→ ABOUT THIS TASK
From the data underneath, reproduce exactly the stretch that begins at the line with "The simulated load in 0.1 MHz resolution." and ends after the line with "Xr pidfile_write 3".

[Saved data entries]
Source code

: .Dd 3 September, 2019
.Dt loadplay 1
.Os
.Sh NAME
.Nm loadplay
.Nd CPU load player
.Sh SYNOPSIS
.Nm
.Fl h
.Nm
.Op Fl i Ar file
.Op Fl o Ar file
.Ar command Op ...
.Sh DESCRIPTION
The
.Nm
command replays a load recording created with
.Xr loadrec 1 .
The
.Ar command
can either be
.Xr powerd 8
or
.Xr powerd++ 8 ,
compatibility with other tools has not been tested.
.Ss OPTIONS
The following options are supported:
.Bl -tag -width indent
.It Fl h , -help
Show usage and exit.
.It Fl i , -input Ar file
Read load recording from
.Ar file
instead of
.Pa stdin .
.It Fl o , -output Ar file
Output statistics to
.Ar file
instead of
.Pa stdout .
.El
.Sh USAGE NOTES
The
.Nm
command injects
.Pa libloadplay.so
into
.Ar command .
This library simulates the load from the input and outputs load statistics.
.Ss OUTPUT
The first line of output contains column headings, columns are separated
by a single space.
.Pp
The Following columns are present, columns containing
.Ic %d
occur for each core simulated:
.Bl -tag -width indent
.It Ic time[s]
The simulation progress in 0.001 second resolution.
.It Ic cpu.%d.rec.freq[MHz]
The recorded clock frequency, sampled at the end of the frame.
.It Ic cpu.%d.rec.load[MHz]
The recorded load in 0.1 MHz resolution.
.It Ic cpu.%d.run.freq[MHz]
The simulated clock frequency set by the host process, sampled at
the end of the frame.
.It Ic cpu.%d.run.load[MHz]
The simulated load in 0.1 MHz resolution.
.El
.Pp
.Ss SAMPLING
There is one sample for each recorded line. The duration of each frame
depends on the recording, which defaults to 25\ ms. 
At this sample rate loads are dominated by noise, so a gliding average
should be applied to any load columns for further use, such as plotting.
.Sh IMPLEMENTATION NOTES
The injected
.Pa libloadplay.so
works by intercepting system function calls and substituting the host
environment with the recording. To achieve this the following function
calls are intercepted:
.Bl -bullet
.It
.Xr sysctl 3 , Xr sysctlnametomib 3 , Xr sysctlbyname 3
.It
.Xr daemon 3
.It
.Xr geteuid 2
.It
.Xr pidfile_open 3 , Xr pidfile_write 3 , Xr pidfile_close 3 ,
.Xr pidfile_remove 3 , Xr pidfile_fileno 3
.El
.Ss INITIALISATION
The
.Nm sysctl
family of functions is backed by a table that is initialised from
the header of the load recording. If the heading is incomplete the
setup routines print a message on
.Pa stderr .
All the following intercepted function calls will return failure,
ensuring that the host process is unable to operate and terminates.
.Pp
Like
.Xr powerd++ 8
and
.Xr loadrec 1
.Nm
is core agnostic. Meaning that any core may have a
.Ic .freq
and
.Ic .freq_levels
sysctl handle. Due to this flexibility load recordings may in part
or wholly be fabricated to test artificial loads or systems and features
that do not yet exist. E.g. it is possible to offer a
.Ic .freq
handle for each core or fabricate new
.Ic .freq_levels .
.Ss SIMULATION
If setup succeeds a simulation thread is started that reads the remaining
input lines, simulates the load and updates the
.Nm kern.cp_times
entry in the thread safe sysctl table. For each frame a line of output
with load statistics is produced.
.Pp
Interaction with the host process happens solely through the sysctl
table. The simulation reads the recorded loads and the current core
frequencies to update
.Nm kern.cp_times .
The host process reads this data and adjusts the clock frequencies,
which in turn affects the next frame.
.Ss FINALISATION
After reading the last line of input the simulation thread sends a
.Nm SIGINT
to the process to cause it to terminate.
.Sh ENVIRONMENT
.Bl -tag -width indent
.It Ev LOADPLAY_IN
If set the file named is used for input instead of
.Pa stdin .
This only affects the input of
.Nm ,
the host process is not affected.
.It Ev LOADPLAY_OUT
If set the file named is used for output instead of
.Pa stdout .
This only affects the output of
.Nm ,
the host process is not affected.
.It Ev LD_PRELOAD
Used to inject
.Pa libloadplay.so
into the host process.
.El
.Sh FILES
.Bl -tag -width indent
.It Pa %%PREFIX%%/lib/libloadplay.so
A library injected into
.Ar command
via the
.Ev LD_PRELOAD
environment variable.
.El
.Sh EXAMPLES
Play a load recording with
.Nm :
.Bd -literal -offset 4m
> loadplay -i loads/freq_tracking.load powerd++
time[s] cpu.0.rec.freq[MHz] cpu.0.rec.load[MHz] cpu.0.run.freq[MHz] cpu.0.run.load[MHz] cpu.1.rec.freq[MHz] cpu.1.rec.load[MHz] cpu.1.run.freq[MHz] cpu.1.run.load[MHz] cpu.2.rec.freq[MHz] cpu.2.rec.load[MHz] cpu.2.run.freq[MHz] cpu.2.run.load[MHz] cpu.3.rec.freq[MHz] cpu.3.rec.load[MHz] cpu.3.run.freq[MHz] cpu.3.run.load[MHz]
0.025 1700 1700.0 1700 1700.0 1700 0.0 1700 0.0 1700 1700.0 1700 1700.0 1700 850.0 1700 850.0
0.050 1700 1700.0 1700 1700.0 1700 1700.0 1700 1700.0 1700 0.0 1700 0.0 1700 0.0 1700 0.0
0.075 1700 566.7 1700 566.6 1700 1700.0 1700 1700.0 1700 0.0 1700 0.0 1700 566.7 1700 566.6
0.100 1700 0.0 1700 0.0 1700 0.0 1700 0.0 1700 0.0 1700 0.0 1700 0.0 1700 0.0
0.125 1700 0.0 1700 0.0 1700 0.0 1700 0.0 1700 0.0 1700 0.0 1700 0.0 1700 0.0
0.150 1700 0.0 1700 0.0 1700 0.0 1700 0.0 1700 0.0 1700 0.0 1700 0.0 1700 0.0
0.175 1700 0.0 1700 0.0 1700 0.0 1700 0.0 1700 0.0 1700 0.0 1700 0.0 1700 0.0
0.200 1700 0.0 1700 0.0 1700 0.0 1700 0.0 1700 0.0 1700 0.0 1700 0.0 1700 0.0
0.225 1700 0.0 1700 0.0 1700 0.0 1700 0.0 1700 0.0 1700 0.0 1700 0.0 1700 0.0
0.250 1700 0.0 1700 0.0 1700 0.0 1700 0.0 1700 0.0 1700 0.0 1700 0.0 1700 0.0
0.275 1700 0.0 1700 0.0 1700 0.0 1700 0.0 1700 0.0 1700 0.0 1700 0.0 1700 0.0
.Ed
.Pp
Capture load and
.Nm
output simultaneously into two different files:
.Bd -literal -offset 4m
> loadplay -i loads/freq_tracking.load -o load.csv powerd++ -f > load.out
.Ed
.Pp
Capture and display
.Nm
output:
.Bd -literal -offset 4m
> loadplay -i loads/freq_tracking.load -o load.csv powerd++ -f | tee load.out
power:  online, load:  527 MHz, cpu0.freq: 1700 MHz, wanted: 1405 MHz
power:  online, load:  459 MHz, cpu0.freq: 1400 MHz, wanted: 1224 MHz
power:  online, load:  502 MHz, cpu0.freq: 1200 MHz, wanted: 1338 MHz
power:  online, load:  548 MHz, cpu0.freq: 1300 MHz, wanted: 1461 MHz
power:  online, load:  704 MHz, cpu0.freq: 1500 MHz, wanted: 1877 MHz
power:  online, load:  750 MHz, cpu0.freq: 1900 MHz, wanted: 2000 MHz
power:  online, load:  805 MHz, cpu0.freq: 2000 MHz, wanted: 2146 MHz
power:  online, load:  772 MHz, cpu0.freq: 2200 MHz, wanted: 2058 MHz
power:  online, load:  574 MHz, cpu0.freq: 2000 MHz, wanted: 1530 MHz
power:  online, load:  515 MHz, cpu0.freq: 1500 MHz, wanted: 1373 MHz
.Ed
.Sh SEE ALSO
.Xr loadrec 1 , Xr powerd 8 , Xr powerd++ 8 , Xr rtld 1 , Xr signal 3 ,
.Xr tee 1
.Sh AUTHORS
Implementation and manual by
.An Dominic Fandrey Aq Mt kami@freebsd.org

→ SOLUTION FOR THIS PROBLEM
The simulated load in 0.1 MHz resolution.
.El
.Pp
.Ss SAMPLING
There is one sample for each recorded line. The duration of each frame
depends on the recording, which defaults to 25\ ms. 
At this sample rate loads are dominated by noise, so a gliding average
should be applied to any load columns for further use, such as plotting.
.Sh IMPLEMENTATION NOTES
The injected
.Pa libloadplay.so
works by intercepting system function calls and substituting the host
environment with the recording. To achieve this the following function
calls are intercepted:
.Bl -bullet
.It
.Xr sysctl 3 , Xr sysctlnametomib 3 , Xr sysctlbyname 3
.It
.Xr daemon 3
.It
.Xr geteuid 2
.It
.Xr pidfile_open 3 , Xr pidfile_write 3 , Xr pidfile_close 3 ,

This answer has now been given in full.